From inside, looking up and out the windows, lightly shaded by dim-green blinds that reach down from the ceiling, the white overhang makes a striking shade cap to the roof. This complements the intent of the BKV architects of the Twin Cities who redesigned the interior. Inside the lobby, beneath and around the base of the half-circling, suspended mesh and metal dark-green stairs, crawling the west wall, a living garden of plants and flowers, and fine art, grows life and refinement for the enjoyment of people sitting in cushioned easy chairs and couches in the lobby.

Linda Donaldson, the library director, in giving a tour, says that little of the upstairs needed changing when the library moved. A wonder of purpose, taste and décor, the second floor holds the stacks and stacks of the best and the recent non-fiction and fiction literature available to the 16,500 registered borrowers of the Hudson library. At 19,000 square feet total, the library offers in the vastness of books, adult, young adult, teen and pre-teen books and other media, but one simple attraction to a hard-working writer: A history room. This nook larger than a normal bedroom houses archived materials, original histories, and the memory of the Hudson area for researchers and family-historians to find their information not listed elsewhere, nor kept anywhere else in the whole world.

The second floor uses half the space for the young adult and younger sections. It has rooms for special purposes: play rooms, changing rooms, rest rooms, rooms for the disabled, and best of all, a colorfully decorated room holding a PUPPET THEATER!

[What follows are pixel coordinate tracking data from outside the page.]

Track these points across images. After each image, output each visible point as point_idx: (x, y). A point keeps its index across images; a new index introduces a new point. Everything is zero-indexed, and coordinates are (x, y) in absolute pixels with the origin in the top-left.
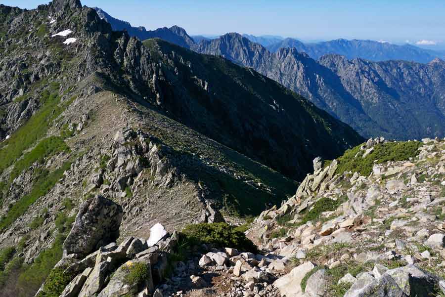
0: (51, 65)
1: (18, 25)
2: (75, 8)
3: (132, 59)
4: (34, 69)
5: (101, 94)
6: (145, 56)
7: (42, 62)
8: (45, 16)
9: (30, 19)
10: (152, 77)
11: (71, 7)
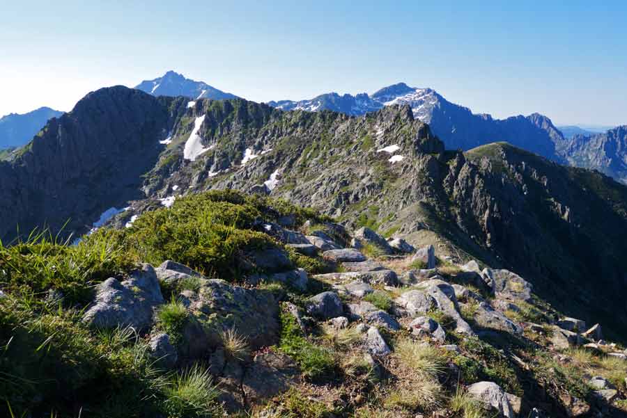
0: (373, 186)
1: (342, 133)
2: (405, 120)
3: (463, 189)
4: (354, 188)
5: (423, 233)
6: (480, 187)
7: (364, 181)
8: (372, 124)
9: (356, 127)
10: (484, 213)
11: (402, 118)
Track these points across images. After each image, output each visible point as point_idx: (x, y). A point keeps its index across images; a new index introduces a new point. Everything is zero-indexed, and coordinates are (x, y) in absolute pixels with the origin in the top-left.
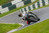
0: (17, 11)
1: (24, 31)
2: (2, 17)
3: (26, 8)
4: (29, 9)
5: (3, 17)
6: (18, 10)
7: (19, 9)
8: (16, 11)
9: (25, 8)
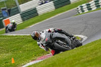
0: (71, 10)
1: (86, 50)
2: (41, 21)
3: (90, 3)
4: (97, 6)
5: (43, 21)
6: (73, 8)
7: (76, 5)
8: (69, 9)
9: (88, 3)
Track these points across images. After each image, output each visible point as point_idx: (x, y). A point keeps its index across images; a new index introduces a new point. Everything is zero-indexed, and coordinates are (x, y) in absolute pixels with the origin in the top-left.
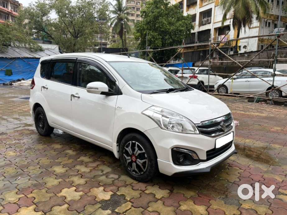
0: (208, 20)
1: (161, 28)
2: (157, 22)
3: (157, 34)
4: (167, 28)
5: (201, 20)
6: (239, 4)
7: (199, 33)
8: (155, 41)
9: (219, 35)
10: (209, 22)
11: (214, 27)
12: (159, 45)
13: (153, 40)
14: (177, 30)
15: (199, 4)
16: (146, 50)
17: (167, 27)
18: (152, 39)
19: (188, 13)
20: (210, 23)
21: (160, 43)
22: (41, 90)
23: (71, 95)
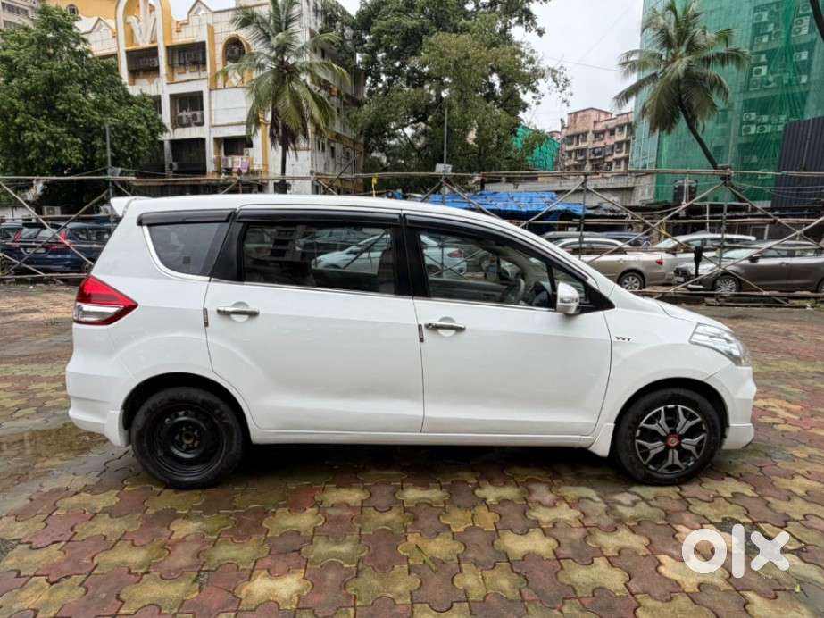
0: (194, 117)
1: (73, 115)
2: (61, 98)
3: (64, 130)
4: (94, 117)
5: (176, 114)
6: (285, 99)
7: (174, 143)
8: (59, 150)
9: (226, 154)
10: (199, 120)
11: (212, 136)
12: (74, 161)
13: (53, 146)
14: (126, 129)
15: (167, 75)
16: (109, 176)
17: (93, 115)
18: (49, 143)
19: (141, 91)
20: (202, 124)
21: (78, 156)
22: (206, 324)
23: (420, 326)
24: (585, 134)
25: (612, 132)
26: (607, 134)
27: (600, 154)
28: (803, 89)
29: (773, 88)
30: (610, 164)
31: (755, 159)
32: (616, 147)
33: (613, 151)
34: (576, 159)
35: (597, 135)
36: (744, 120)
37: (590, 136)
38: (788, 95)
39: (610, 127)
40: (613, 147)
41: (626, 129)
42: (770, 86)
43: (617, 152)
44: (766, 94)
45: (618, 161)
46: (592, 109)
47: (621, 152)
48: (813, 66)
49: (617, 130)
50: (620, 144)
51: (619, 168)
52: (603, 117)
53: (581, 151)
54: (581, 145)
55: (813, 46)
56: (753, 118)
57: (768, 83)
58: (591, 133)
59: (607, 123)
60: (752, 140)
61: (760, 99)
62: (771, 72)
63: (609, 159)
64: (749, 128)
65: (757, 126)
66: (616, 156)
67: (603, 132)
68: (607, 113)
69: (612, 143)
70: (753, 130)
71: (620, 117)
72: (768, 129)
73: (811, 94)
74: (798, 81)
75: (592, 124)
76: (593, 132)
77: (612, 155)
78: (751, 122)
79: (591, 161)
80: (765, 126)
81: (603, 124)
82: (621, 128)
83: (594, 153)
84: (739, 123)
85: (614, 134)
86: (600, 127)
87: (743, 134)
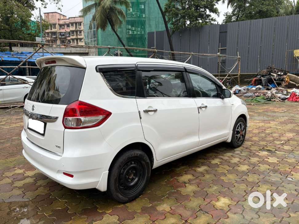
22: (141, 118)
23: (198, 108)
24: (55, 25)
25: (68, 26)
26: (66, 26)
27: (64, 35)
28: (144, 19)
29: (135, 17)
30: (69, 41)
31: (132, 44)
32: (71, 33)
33: (70, 35)
34: (51, 37)
35: (61, 26)
36: (127, 28)
37: (57, 26)
38: (140, 20)
39: (67, 23)
40: (69, 33)
41: (74, 24)
42: (134, 16)
43: (72, 36)
44: (133, 19)
45: (73, 40)
46: (56, 12)
47: (74, 35)
48: (146, 11)
49: (70, 25)
50: (73, 32)
51: (74, 43)
52: (62, 18)
53: (54, 33)
54: (53, 30)
55: (145, 4)
56: (130, 28)
57: (133, 15)
58: (57, 24)
59: (65, 20)
60: (131, 36)
61: (131, 20)
62: (134, 11)
63: (69, 38)
64: (129, 32)
65: (132, 31)
66: (71, 37)
67: (64, 25)
68: (64, 16)
69: (69, 31)
70: (131, 33)
71: (71, 19)
72: (135, 33)
73: (146, 21)
74: (142, 16)
75: (57, 20)
76: (59, 24)
77: (70, 36)
78: (129, 29)
79: (60, 38)
80: (134, 32)
81: (63, 21)
82: (72, 24)
83: (61, 35)
84: (125, 30)
85: (69, 27)
86: (61, 22)
87: (127, 34)
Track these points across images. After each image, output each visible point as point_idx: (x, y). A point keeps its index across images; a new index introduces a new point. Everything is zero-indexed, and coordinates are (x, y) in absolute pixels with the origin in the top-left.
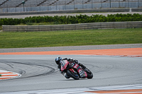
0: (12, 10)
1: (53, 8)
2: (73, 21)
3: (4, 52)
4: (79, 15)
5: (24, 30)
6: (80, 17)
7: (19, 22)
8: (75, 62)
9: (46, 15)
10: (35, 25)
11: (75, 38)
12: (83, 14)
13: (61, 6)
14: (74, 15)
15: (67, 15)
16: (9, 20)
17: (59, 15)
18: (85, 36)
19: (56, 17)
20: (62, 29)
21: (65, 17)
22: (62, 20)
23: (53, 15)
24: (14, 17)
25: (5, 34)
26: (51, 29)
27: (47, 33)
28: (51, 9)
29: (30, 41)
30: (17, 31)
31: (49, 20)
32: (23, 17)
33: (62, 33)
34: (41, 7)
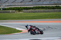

Of the 300,000 items circulated through the Hudson Area Library, 63,736 came borrowed in 2013 to local patrons from the MORE library system and from the larger Indianhead Library Federation. Moreover, 66,466 in 2013 got loaned out of the library to other systems. Run very efficiently by 3 full-time employees, the 20 part-time library aides service all the library needs, with the work room behind the front desk buzzing with activity, and all desks throughout the building staffed and assisting people. Aside from Hudson's 10,000 or so residents, the community of the area library covers St. Josephs and Hudson townships, North Hudson village, and even the school district which also appoints one member of the 8-person library board.
The active friends of the library, as in every library, do hard volunteer work to support the overall investment of community capital and financial commitments by that community to make this library, like all great libraries, more than a sum of individual parts. Indeed, and not without some objections from citizens, libraries take both resources and commitment to successfully serve the public. And Hudson Area Library faces some challenges in the future, as any great and useful library must address in changing times, and changing technologies.


Primary among them in Hudson, according to Linda Donaldson, comes getting control of the budget, in order to increase the hours of weekly operation from the current 43 hours. Challenges like this, and ones similar, pose more in opportunities than obstacles, and will determine the futures of all the libraries in the St. Croix Valley in how well society learns lessons, good and bad, from 5000 years since the first library in ancient Mesopotamia. In true form to the idea of learning and teaching others, Hudson Area Library intends to shine as an example in its mission statement on the front door, “Where knowledge flows freely.”